Welcome! This repository contains all the necessary resources, notebooks, datasets, and practice materials for students attending the Data Science & Visualization Workshop at IIT Bhilai.

Our goal is to move beyond theory and dive into practical, real-world data challenges. Throughout this workshop, you will:

  • 🚀 Build practical data analytics and visualization skills from the ground up.
  • 📊 Work with real, messy datasets to master data wrangling.
  • 🧠 Sharpen your problem-solving abilities through hands-on exercises.
  • 🗣️ Develop critical thinking, mindfulness, and data story-telling capabilities.

--- Live Updates ---------------

July 19: Quiz Link

  • July 12: Please fill out this pre-workshop survey form: https://forms.gle/p3WZkwD4Wh9nureU7
  • July 12: Loaded practice files (leaves, survey) in Day 1 folder for data cleaning, exploration, model building

🗓️ Workshop Schedule

☀️ Day 1: Foundations—Loading, Cleaning & Preprocessing

Theme: Mastering the fundamentals of data handling with Pandas.

Pre-Lunch

We kick off with a brief welcome and environment setup—verifying that Anaconda, Pandas, and Jupyter are working.

  • Introduction to Pandas Data Structures
    • Series vs. DataFrame: When to use each.
    • Indexing, slicing (.loc, .iloc), and selecting subsets of data.
  • Reading and Writing Data
    • Loading data from CSV, Excel, JSON, and SQL sources.
    • Common gotchas: encoding issues, delimiters, and large-file chunking.
    • Exporting cleaned or transformed data back to disk.
  • Performance Tips
    • Using dtype specifications to speed up reading.
    • When to use read_csv parameters like usecols, chunksize, and iterator.

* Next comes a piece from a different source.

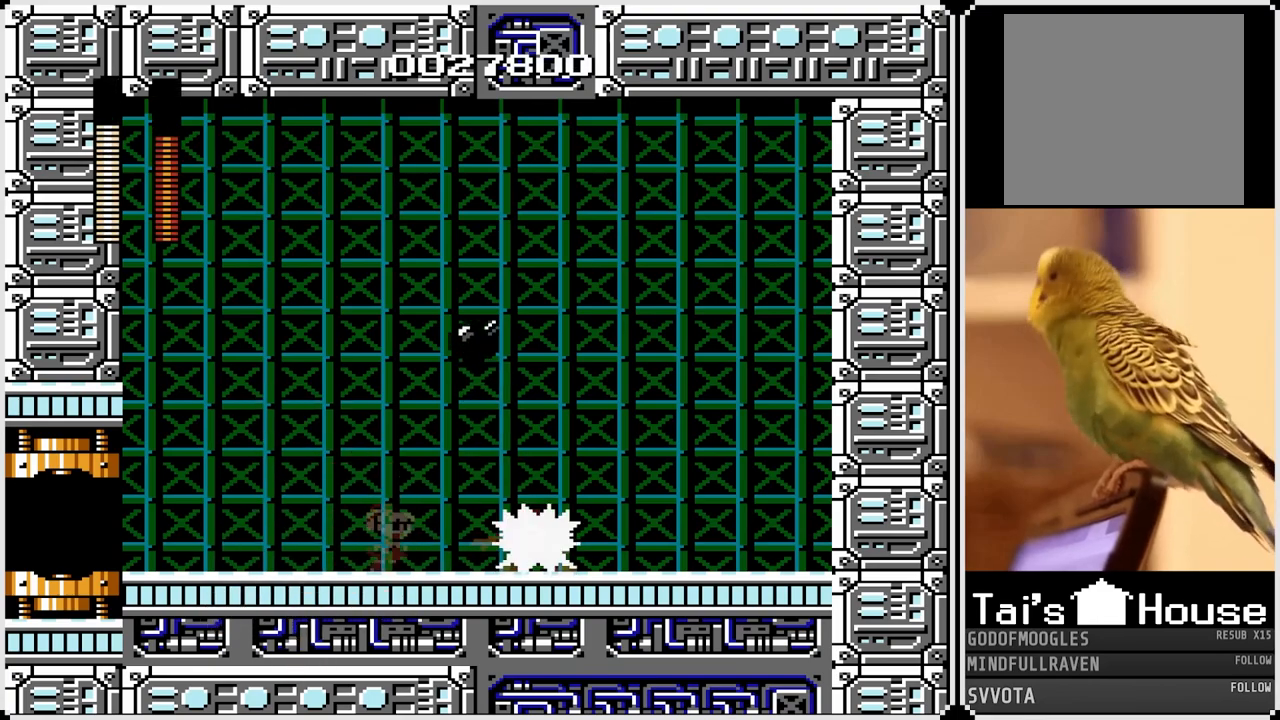
{"buttons": ["DPAD_RIGHT"], "left_stick": "center", "right_stick": "center", "events": [[167, "SQUARE", "down"], [183, "DPAD_RIGHT", "down"], [283, "SQUARE", "up"]]}
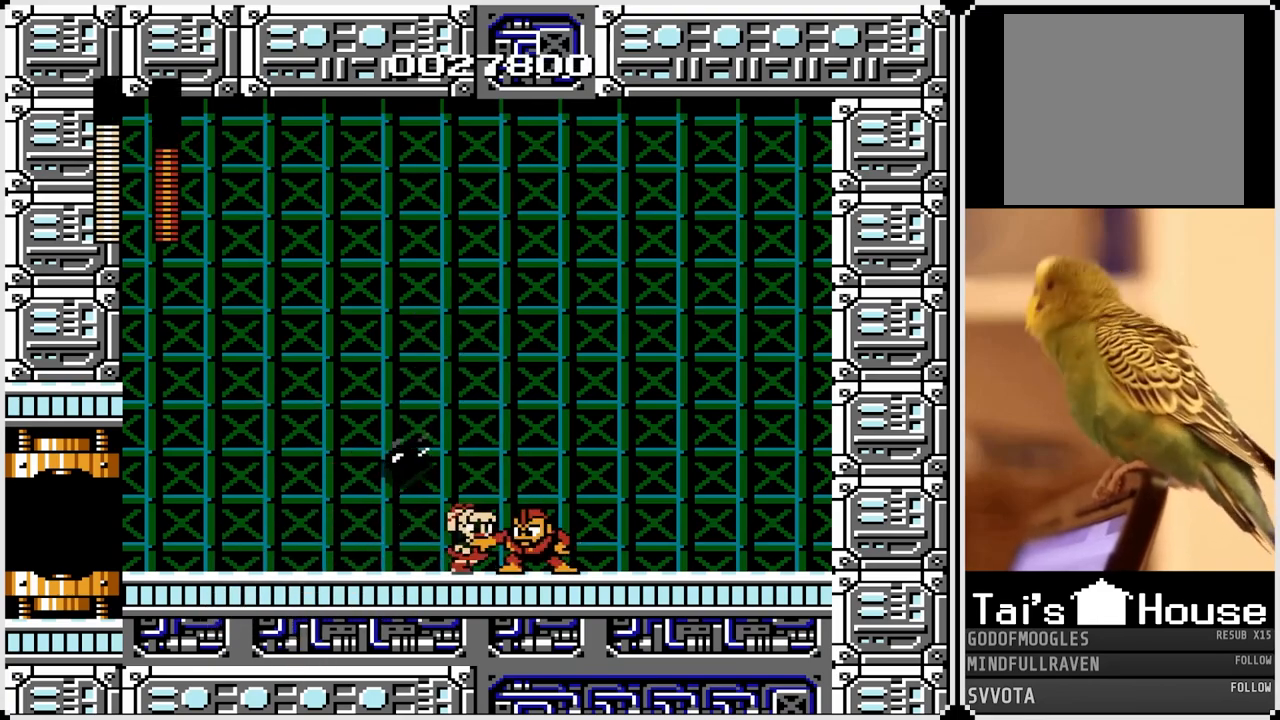
{"buttons": ["DPAD_RIGHT"], "left_stick": "center", "right_stick": "center", "events": []}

💻 Hands-On: Participants will load an open-source CSV dataset, inspect its shape and dtypes, and practice basic data selection.

Post-Lunch

We move into data cleaning and preprocessing—the essential “data wrangling” phase that underpins all analysis.

  • Handling Missing Data
    • Strategies: Dropping (dropna) vs. imputing (mean/median/mode).
    • Trade-offs: When to drop rows vs. columns (sample size vs. bias).
  • Outlier Detection and Treatment
    • Identifying outliers using IQR and Z-scores.
    • Capping/extending or transforming (e.g., log) to tame extreme values.
  • Type Conversions & Date Handling
    • Converting strings to categorical or datetime types for efficiency.
    • Parsing mixed-format date columns with to_datetime and extracting attributes (.dt.year, .dt.month).
  • Pipelines and Method Chaining
    • Building readable, step-by-step transformations using .pipe() and chained methods.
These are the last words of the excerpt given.